In a CDK Application, you don’t have to care too much about dependencies. Put libraries you need to build/test your application as devDependencies and libraries that are used to run the code as dependencies.

Dependencies of a CDK Application

Within the package.json file use semantic versioning (SemVer) to specify the version you expect. For example, to specify acceptable version ranges up to 2.60.4, use the following syntax:

Range Syntax Example
Patch releases 2.60 or 2.60.x or ~2.60.4 2.60.1 ✅ 2.61.0 ❌ 3.0.0 ❌
Minor releases 2 or 2.x or ^2.60.4 2.60.1 ✅ 2.61.0 ✅ 3.0.0 ❌
Major releases * or x 2.60.1 ✅ 2.61.0 ✅ 3.0.0 ✅

The package.json just defines the requirements you have on your dependency. Be as open as possible to not exclude newer versions.

The actual version of your dependency is stored in the lock file (yarn.lock or package-lock.json). With your pipeline run npm ci or yarn install --frozen-lockfile to install exact the version as defined in the lock file.

Be aware that by running just npm install or yarn install existing packages in node_modules are not touched but missing packages are downloaded and the lock file could be updated.

CDK Libraries

In CDK Libraries it’s more important how dependencies are defined as it affects all applications that are using this library.

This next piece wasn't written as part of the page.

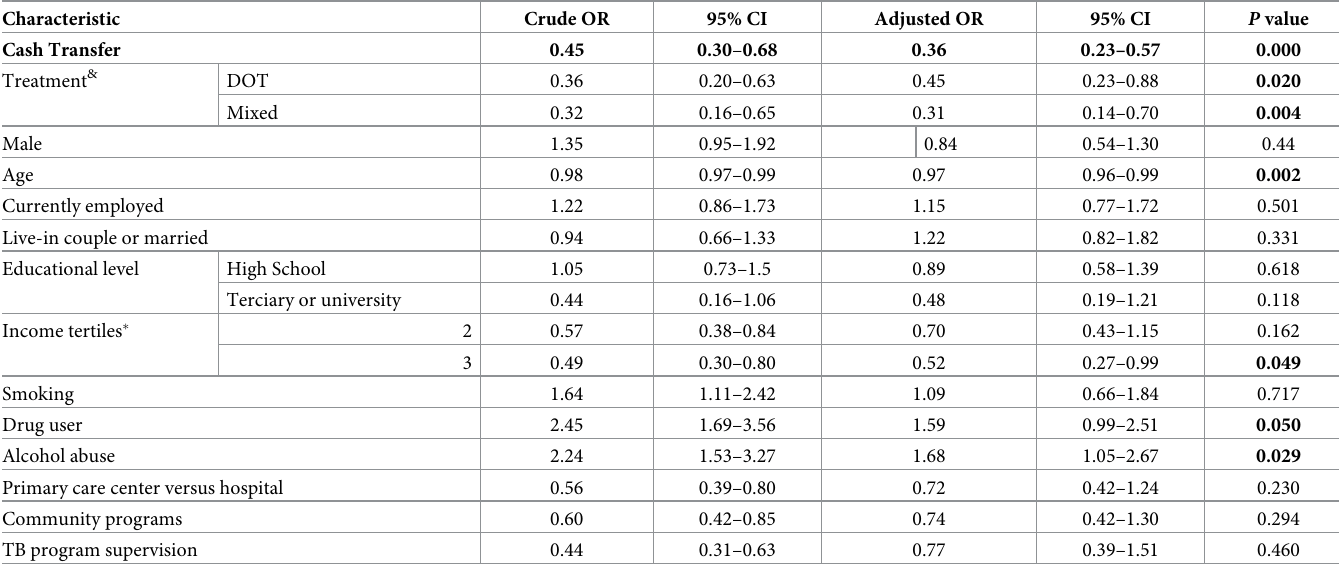
Table 2. Multilevel model. Factors associated to incomplete treatment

Dependencies of a CDK Library

In this picture, you see a CDK Library that depends on aws-cdk-lib. But also a CDK Application that depends on both, the CDK Library and the AWS CDK (aws-cdk-lib). Can you already guess the possible conflicts?

Dev Dependencies

Like for a CDK Application, add libraries you need to build or test your library under devDependencies. These dependencies will be ignored by users of your library.

Dependencies

All direct and indirect dependencies must be resolved within the CDK App. This works as long as there are no conflicts. But both, the App and the Library will likely depend on the AWS CDK. Let’s say the CDK Application expects v2.45.0 and the CDK Library depends on v.2.60.0. Which version should be used?

There are two ways how to solve it:

Bundled Dependencies

Bundled dependency means the package of the dependent library is packed as part of your npm package. This also includes dependent packages of your package. You will see a nested node_modules folder in your package content.

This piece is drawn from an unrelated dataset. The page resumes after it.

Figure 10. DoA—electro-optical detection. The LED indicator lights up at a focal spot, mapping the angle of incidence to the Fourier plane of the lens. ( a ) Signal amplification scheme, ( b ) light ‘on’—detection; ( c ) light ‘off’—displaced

A disadvantage of this approach is that it increases the size of your package. And the user of your library must rely on you to bundle the latest version as they can’t upgrade that dependency to a newer version (which is useful for security fixes).

Use bundled dependencies only when you require a specific version.

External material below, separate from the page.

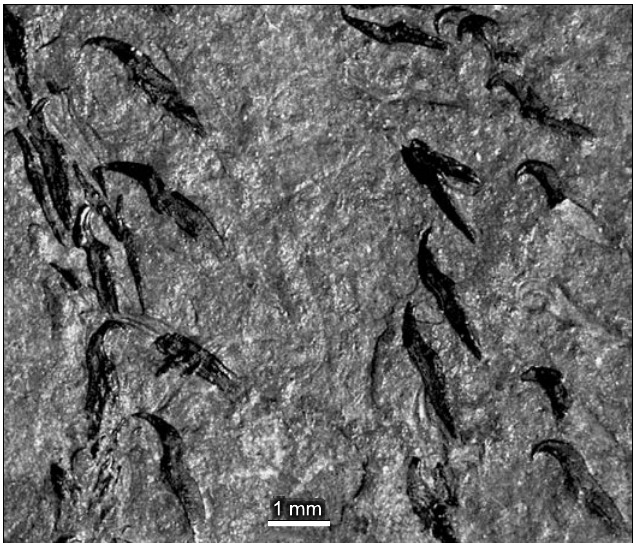
Fig. 15. Coleoid cephalopod Phragmoteuthis bisinuata (Bronn, 1859) (GBW 2006/011/0001); lower Carnian, Upper Triassic, Cave del Predil, NE Italy. Arm hooks with basal parts longer than shafts saving in-life paired arrangement along the arms.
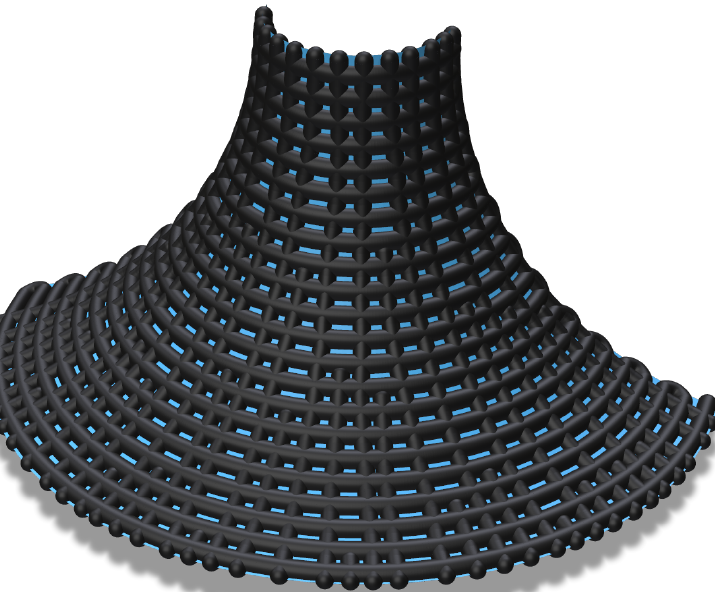
Figure 3. A grid-like structure in the spirit of draped carbon fiber fabric resulting from layering paths generated by the Ortheo and FInA algorithms. This result is unachievable with classical methods such as tape-laying or hand layup. Filament thickness displayed does not correspond to thickness when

In the package.json add the library as dependencies with a version (see SemVer above) and bundledDependencies (just the name of the package without version information).

{
  "name": "CDKLibrary",
  "dependencies": {
    "libB": "^1.0.5"
  },
  "bundledDependencies": [
    "libB"
  },
}

Peer Dependencies

The peerDependencies tell the application that the library depends on other libraries. It delegates the decision of which exact version should be used for the CDK Application. Here it is important to not be too restrictive to give the user of your library more choices if they want to use the same library in a different version.

In the package.json add the library as devDependencies with the exact minimum version you support and as peerDependencies with a range of possible versions that might also work (provided that SemVer rules are respected).

{
  "name": "CDKLibrary",
  "devDependencies": {
    "aws-cdk-lib": "2.45.0",
  },
  "peerDependencies": {
    "aws-cdk-lib": "^2.45.0",
  },
}

Answer

Dependencies are handled a bit differently in CDK Applications and Libraries.

For CDK Applications it’s easy. Add dependencies you need to build or test your code as devDependencies and dependencies you need to run your code as dependencies.

In a Library, the same rules apply for devDependencies but when it comes to dependencies you need to run your code you can either bundle them or define them as a peer dependencies. The correct versioning is important here.